PJ Eby pje at telecommunity.com
Fri Feb 15 21:29:50 CET 2013


On Fri, Feb 15, 2013 at 8:10 AM, Nick Coghlan <ncoghlan at gmail.com> wrote:
> On Fri, Feb 15, 2013 at 10:25 PM, Tarek Ziadé <tarek at ziade.org> wrote:
>> Anyways: I am withdrawing my proposal - if we're special-casing a few
>> projects,  why bother creating a new API in the first place ?
>
> That's why I asked how frequently the bootstrap files needed updates
> earlier - if they're fairly static, then simply asking for a copy to
> be hosted on PyPI and documenting that as the canonical location is by
> far the most straightforward solution.
>
> The only reason for an API would be if the projects wanted to be able
> to update them directly without asking the PyPI admins to upload a new
> version (and, as you note, that could potentially be handled via
> ssh/scp config rather than via the PyPI web app).
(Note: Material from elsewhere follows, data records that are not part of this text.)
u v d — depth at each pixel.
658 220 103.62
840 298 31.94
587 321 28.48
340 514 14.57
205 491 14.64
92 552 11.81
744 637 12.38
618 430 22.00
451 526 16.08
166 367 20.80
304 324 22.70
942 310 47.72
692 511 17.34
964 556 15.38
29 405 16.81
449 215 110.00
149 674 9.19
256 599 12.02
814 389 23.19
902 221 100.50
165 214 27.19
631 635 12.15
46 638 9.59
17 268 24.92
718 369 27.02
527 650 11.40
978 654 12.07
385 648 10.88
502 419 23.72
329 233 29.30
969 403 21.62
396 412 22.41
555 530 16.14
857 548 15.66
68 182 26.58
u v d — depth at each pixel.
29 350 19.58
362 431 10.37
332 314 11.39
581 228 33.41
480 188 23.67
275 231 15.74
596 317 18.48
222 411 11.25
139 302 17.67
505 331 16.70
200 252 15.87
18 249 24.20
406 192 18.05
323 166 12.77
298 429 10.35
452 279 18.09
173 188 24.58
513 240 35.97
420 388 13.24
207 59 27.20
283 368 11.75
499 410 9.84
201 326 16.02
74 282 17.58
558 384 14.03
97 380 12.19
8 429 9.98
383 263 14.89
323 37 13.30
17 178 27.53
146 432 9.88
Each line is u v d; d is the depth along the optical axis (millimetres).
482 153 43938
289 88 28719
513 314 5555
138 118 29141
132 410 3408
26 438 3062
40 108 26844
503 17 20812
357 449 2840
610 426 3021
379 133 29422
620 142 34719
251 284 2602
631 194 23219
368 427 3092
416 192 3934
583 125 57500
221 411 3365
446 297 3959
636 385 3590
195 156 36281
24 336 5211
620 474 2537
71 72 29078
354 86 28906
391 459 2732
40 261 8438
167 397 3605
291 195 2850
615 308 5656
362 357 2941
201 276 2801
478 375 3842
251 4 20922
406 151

Also, it may make sense to get rid of the bootstrap files in the long
run anyway.  ez_setup started the whole business with only one real
function: to solve the chicken-and-egg problem of allowing developers
to make use of dependencies without first needing their users to
install setuptools.  Is that a problem that actually needs solving any
more, almost a decade later?

(Apart from that use, the only thing it's good for is helping 64-bit
Windows users install the right version of setuptools in the right
place, and there will probably be a better fix for that eventually as
well.)

Buildout actually has a better reason than any of the other projects
to keep a bootstrap file around, and that's that it's targeted at a
general sysadmin audience not steeped in Python packaging lore.  So
having a bootstrap makes a lot of sense...   except that there's no
reason it needs to live on PyPI, per se.  Zope corp. undoubtedly has
secure hosting and certs of their own, and the very thing that makes
them need a bootstrap script means that the people who need it don't
really care *what* secure source they pull it from.

It's possible I'm misunderstanding some things there, and I hope Jim
will chime in with corrections if applicable.  But I'm thinking maybe
instead of working out PyPI hosting for these things, we should just
get rid of them or host them elsewhere.  (I have at least one domain
w/a trusted cert that could be used, for example.)

(One additional point, though: for ez_setup.py's main use case, it's
currently distributed by way of anonymous SVN, and zillions of source
packages already hosted on PyPI.  Most of the time, the copy somebody
uses *already* came from somewhere other than the primary source.